Not dead yet, Juno remembers. He’d put that part out of his head when he thought about it, being taken in for interrogation while Benten was taken to the hospital, being told in that cold room that his brother was gone before Juno could get back to him. It was easier to tell himself that he’d been too late from the start.
“I buried you.” He’s louder than he expected to be, and he doesn’t goddamn care.
“I -” Juno waits for Ben to finish the thought, but he doesn’t seem to know where to take it. Confidence is leaking out of him by the minute, and Juno is perversely satisfied and devastated that he’s hurting him. “I’m sorry.”
He thinks of a dozen different voices saying I’m sorry for your loss and Juno wants to scream. Nureyev leans in between them; his expression broadcasts his displeasure, and that would hurt too if Juno had any more room for it. “Perhaps we should take this conversation elsewhere? Not in the middle of a party with everyone watching, for example.”
If Benten says anything - if Juno says anything - he doesn’t hear it. He just turns around and walks to the nearest door so quickly he could almost be running, and he isn’t sure it wouldn’t be better to outpace the people behind him and just keep going.

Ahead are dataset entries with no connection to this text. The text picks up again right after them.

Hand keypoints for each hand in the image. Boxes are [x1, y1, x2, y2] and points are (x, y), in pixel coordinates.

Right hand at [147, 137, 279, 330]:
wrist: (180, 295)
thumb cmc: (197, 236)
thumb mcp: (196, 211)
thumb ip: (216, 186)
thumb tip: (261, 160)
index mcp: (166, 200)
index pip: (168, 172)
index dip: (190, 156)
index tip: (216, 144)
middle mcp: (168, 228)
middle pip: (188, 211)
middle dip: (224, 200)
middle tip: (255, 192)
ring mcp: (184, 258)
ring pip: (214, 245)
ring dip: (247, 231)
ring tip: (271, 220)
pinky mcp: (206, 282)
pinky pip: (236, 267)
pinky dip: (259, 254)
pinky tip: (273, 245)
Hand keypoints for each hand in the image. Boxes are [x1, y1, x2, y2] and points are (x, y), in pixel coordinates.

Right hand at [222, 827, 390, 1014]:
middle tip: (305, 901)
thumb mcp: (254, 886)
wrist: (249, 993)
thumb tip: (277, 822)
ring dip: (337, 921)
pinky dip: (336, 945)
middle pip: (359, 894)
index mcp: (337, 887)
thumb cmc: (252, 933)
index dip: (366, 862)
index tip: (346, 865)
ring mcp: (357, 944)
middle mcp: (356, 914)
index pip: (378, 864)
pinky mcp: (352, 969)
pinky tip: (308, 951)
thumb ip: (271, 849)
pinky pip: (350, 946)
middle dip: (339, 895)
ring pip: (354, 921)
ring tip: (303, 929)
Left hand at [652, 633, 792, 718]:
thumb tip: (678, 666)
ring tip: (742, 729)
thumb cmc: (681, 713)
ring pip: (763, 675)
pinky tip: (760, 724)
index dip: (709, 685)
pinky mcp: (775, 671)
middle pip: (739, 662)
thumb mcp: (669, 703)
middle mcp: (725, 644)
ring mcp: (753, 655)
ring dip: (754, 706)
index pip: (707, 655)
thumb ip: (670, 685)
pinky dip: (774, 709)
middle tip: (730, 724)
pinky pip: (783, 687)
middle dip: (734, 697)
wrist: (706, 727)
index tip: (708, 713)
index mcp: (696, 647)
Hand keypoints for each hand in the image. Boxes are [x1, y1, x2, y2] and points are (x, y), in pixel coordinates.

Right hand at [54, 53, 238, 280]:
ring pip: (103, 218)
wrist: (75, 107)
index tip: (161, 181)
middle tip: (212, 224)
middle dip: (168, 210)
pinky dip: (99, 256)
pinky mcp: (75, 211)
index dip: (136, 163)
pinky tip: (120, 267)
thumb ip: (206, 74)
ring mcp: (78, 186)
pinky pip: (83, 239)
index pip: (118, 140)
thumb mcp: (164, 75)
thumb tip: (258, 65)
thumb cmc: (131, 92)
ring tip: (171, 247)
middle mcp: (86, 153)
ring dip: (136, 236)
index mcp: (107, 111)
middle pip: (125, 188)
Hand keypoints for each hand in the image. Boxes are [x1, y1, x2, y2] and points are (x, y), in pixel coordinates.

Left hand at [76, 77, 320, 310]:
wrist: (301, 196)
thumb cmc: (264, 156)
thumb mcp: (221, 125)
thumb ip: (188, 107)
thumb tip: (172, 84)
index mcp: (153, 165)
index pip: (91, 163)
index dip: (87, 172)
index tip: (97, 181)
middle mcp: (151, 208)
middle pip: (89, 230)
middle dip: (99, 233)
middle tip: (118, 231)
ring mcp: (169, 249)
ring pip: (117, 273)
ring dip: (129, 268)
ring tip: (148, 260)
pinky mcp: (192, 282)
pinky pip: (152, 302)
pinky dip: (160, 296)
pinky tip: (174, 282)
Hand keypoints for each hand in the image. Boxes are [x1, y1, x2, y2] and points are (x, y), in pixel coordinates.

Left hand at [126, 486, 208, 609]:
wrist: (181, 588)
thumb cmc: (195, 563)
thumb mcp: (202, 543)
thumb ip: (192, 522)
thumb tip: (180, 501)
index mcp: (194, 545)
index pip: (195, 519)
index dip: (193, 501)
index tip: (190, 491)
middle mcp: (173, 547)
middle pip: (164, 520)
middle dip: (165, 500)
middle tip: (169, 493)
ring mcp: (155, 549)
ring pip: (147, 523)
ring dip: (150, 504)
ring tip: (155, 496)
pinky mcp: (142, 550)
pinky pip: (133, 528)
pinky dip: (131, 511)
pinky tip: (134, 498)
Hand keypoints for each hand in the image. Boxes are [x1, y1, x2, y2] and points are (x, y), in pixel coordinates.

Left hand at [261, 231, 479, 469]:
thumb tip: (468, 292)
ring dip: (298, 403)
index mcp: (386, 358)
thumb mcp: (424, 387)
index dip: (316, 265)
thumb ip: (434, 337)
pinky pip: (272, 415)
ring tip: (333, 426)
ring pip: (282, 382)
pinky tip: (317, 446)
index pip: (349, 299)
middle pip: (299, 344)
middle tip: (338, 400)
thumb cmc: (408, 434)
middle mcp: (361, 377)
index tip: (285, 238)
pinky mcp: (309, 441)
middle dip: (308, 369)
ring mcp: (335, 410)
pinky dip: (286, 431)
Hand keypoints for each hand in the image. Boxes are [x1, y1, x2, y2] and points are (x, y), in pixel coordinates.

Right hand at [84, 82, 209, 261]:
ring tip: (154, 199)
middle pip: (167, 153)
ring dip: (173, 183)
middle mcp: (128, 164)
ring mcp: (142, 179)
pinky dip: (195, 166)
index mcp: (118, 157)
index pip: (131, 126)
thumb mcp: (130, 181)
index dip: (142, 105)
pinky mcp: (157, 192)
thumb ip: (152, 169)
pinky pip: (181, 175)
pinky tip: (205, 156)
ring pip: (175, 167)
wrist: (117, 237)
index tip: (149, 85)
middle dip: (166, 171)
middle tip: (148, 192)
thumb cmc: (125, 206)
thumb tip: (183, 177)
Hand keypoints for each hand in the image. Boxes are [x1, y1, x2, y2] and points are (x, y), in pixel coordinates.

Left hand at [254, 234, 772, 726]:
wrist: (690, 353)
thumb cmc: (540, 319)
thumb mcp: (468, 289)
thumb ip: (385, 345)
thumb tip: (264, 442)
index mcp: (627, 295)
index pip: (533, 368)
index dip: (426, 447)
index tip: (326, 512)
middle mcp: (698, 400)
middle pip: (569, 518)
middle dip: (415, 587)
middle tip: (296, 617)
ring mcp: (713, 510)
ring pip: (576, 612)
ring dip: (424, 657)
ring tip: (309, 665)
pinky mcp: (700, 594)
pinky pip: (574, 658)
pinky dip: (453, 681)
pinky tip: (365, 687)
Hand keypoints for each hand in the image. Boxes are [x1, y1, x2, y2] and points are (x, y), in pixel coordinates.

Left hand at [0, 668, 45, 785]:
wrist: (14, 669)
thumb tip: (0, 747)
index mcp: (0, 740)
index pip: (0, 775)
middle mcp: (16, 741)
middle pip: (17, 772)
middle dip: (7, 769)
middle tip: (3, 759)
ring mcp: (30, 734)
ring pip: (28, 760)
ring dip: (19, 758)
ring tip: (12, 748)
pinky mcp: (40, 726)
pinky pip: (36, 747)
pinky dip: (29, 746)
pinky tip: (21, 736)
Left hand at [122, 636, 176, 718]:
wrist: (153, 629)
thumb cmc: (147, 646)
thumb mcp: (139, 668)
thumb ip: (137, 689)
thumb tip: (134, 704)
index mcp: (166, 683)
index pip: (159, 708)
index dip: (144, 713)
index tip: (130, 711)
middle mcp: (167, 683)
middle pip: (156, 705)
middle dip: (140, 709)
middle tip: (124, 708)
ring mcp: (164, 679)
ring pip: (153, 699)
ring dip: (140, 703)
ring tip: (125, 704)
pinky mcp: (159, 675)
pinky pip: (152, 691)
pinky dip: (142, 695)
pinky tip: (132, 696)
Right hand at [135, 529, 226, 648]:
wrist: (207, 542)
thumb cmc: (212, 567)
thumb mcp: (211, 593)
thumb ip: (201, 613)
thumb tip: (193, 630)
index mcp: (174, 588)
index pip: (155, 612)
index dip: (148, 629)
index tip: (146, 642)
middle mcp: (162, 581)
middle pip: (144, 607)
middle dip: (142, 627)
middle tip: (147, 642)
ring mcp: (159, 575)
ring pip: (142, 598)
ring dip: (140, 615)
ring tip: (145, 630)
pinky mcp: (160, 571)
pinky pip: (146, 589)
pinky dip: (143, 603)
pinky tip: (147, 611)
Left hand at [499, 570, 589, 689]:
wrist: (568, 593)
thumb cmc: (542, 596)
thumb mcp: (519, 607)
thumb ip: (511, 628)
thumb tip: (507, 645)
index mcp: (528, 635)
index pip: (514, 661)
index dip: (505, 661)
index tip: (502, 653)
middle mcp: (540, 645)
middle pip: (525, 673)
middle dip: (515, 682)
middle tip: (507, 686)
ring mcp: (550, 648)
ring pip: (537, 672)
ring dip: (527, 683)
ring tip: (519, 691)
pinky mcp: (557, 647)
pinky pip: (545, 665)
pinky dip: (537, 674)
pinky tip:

He doesn’t; he can’t. As soon as they’ve found a hallway that seems quiet and mostly-private, Juno whirls around. Benzaiten is still there, still unsure, and when Juno - shaking, when did that start? - reaches out a hand towards him, he takes it easily. Benten’s hand is solid. He’s there.
There’s something big and vengeful and overwhelming building inside Juno, and he doesn’t know what it’s going to look like when it comes out of him. For just a moment, that doesn’t matter. He throws his arms around Benten, tugs him close, and he’s warm and alive. He holds onto Juno while Juno holds onto him, and he doesn’t move while painful, wracking sobs claw their way out of Juno’s throat.
The hows and the whys, the feelings and accusations - they can all wait for a moment. Just one more minute.